PROBLEM DESCRIPTION — Using the records below, quote only the span that opens with the line containing "Adenine Thymine" and closes with the line containing "A/A | T/T | A/T |", exactly and inclusively.

DATA SHOWN Start Marker

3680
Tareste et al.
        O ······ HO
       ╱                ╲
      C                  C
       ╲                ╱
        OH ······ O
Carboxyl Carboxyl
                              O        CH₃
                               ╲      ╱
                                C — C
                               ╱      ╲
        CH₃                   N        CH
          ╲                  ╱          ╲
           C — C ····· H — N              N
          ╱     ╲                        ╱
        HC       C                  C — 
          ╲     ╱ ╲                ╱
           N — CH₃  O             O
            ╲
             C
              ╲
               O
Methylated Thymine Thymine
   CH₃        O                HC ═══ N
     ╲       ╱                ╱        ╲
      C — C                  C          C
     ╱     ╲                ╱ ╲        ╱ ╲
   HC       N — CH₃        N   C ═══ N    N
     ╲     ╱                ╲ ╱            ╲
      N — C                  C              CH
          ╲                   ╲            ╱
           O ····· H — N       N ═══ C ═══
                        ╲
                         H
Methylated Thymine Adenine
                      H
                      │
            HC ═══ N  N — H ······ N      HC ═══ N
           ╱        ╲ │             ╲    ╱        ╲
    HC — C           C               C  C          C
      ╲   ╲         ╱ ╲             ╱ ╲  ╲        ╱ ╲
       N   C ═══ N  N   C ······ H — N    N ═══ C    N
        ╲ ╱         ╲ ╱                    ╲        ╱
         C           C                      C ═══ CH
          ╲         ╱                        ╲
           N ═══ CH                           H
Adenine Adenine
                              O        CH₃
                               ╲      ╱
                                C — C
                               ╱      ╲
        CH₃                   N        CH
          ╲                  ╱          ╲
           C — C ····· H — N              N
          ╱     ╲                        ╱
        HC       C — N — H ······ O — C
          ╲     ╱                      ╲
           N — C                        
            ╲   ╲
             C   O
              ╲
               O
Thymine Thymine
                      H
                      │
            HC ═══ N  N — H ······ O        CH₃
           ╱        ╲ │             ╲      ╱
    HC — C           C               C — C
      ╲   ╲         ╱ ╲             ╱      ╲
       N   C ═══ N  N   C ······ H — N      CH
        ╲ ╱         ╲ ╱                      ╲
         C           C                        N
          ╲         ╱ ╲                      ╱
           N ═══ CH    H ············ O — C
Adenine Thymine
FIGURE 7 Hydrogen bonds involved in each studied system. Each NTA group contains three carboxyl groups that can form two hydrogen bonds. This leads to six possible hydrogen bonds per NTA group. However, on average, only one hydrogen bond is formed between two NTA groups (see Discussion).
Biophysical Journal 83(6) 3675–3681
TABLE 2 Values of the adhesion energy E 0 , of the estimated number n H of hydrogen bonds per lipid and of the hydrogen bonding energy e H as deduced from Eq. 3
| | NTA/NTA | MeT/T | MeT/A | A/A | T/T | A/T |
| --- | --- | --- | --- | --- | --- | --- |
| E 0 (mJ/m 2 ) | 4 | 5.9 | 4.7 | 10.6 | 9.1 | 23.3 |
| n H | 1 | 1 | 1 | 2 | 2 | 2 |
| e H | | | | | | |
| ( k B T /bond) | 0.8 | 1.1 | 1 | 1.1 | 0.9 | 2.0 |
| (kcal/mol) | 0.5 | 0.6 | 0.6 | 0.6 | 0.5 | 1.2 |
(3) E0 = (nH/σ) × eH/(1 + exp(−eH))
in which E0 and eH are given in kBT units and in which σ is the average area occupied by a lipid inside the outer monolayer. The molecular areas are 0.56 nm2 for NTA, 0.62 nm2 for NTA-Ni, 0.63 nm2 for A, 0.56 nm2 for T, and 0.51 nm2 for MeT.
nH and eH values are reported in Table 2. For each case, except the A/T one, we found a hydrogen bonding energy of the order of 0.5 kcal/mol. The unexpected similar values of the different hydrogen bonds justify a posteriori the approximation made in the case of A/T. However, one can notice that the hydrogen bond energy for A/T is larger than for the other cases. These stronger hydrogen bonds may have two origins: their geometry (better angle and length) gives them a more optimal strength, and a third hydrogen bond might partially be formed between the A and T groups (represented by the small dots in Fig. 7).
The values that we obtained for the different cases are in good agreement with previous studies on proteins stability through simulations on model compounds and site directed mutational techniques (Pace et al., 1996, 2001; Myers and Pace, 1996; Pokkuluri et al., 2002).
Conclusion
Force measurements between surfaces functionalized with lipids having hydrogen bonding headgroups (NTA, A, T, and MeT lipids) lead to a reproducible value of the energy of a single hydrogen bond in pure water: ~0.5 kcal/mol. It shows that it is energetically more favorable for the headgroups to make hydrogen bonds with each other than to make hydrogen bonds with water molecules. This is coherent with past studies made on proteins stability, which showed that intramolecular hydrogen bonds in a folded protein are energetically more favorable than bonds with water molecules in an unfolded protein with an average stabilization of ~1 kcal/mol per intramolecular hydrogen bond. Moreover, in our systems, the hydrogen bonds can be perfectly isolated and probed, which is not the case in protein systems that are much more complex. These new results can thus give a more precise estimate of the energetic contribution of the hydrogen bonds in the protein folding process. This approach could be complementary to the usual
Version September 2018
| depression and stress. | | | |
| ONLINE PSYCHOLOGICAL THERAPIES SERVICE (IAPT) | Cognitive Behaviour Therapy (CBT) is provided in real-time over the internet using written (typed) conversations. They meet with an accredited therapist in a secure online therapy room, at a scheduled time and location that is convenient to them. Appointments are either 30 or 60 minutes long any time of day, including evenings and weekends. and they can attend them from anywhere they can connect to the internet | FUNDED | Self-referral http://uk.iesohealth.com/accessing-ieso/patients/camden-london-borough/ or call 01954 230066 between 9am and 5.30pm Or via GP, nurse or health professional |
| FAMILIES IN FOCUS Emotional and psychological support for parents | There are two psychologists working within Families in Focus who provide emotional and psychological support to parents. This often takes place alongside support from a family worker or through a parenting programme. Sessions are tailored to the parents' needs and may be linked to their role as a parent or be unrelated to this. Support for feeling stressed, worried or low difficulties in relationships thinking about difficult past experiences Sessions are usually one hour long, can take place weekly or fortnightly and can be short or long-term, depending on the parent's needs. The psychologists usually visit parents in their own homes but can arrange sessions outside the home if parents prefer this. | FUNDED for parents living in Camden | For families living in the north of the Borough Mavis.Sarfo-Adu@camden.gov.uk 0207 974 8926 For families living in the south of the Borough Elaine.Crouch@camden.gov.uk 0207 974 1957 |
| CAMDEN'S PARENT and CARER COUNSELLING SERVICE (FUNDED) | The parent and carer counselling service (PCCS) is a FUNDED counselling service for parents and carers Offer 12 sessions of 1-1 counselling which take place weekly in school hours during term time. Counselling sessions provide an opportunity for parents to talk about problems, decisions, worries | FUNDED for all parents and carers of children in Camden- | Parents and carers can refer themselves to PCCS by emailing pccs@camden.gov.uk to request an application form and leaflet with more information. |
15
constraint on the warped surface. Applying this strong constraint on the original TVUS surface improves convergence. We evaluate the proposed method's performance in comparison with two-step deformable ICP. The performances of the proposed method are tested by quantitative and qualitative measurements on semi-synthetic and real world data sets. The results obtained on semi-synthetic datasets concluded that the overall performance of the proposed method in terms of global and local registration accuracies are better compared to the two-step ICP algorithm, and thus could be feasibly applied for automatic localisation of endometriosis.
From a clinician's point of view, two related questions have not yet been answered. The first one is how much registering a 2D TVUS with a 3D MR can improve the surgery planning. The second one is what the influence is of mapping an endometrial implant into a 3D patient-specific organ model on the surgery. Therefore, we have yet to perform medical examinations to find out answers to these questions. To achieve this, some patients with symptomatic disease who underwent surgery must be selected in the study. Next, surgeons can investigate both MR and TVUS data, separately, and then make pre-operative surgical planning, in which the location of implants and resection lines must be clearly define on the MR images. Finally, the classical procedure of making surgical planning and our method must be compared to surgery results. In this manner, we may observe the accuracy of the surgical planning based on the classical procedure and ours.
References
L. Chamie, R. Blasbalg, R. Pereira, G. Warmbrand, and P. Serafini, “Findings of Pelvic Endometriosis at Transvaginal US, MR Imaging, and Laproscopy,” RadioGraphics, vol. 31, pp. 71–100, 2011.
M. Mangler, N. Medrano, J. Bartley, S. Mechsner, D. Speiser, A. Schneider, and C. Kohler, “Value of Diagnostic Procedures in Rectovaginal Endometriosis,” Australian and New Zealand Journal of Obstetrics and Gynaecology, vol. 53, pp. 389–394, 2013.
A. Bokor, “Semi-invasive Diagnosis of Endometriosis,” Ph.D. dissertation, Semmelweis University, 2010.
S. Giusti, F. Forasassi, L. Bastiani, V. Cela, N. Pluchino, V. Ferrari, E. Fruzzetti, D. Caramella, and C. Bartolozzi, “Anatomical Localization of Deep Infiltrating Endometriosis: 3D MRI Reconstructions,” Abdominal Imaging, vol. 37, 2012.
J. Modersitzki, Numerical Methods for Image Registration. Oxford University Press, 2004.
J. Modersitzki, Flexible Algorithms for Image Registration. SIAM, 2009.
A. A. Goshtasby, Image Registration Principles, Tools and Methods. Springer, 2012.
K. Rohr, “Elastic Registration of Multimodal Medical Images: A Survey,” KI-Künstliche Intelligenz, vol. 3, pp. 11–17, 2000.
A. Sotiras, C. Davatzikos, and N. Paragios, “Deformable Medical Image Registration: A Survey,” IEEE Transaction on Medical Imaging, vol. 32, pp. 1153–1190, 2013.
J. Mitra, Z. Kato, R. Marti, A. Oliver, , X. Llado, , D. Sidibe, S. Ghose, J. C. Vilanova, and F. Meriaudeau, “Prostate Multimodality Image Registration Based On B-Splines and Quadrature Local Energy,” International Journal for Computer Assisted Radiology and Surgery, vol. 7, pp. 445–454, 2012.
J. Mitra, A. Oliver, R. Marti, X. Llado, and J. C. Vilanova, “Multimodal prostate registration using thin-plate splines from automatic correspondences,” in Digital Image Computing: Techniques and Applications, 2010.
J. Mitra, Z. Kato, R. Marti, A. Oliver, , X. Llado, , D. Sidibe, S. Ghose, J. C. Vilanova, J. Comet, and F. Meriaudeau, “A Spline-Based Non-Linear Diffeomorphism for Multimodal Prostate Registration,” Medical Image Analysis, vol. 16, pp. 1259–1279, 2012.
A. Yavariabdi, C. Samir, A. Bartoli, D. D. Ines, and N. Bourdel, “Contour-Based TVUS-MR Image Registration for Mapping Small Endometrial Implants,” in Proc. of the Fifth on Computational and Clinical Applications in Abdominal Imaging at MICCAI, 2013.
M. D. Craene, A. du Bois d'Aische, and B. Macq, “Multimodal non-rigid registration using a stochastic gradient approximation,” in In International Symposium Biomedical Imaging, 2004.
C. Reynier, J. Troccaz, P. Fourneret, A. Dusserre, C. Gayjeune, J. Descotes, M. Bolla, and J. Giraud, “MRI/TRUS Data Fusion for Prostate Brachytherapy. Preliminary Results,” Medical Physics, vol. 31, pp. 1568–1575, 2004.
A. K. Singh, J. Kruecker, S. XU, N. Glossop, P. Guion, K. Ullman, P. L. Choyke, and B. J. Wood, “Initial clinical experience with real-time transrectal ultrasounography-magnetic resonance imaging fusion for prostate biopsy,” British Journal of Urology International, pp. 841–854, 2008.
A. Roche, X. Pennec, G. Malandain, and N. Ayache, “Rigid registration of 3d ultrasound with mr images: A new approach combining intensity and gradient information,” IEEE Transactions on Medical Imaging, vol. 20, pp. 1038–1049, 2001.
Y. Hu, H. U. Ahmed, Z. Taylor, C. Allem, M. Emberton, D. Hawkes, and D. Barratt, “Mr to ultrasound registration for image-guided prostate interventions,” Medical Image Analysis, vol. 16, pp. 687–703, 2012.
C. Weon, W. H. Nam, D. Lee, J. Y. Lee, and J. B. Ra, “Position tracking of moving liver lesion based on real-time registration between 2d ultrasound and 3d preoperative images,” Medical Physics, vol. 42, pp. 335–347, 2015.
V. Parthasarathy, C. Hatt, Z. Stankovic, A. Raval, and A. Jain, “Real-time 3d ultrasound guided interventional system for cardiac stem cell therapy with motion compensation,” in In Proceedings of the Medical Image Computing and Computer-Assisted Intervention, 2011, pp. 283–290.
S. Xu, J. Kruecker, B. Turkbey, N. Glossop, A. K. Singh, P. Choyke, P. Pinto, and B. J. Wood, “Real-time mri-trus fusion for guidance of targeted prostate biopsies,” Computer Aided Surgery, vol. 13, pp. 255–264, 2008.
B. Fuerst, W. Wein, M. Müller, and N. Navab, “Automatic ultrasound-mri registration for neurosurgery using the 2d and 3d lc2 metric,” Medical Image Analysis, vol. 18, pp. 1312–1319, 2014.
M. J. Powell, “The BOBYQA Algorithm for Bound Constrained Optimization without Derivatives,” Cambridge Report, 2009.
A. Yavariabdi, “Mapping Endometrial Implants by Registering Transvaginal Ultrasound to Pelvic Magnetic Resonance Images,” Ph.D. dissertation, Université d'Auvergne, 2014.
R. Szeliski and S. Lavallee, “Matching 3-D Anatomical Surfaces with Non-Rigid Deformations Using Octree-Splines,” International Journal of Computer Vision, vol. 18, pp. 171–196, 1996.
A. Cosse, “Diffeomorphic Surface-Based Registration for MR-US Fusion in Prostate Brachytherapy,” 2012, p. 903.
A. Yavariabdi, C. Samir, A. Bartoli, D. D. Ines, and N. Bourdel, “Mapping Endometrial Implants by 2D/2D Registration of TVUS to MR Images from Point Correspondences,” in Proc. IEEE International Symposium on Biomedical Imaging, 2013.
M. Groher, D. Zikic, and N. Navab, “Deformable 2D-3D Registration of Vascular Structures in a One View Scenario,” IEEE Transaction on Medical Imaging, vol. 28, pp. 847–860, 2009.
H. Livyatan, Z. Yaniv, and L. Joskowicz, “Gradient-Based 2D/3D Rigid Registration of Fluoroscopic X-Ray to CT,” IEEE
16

DATA SHOWN End Marker

SOLUTION FOR THIS EXERCISE —
Adenine Thymine
FIGURE 7 Hydrogen bonds involved in each studied system. Each NTA group contains three carboxyl groups that can form two hydrogen bonds. This leads to six possible hydrogen bonds per NTA group. However, on average, only one hydrogen bond is formed between two NTA groups (see Discussion).
Biophysical Journal 83(6) 3675–3681
TABLE 2 Values of the adhesion energy E 0 , of the estimated number n H of hydrogen bonds per lipid and of the hydrogen bonding energy e H as deduced from Eq. 3
| | NTA/NTA | MeT/T | MeT/A | A/A | T/T | A/T |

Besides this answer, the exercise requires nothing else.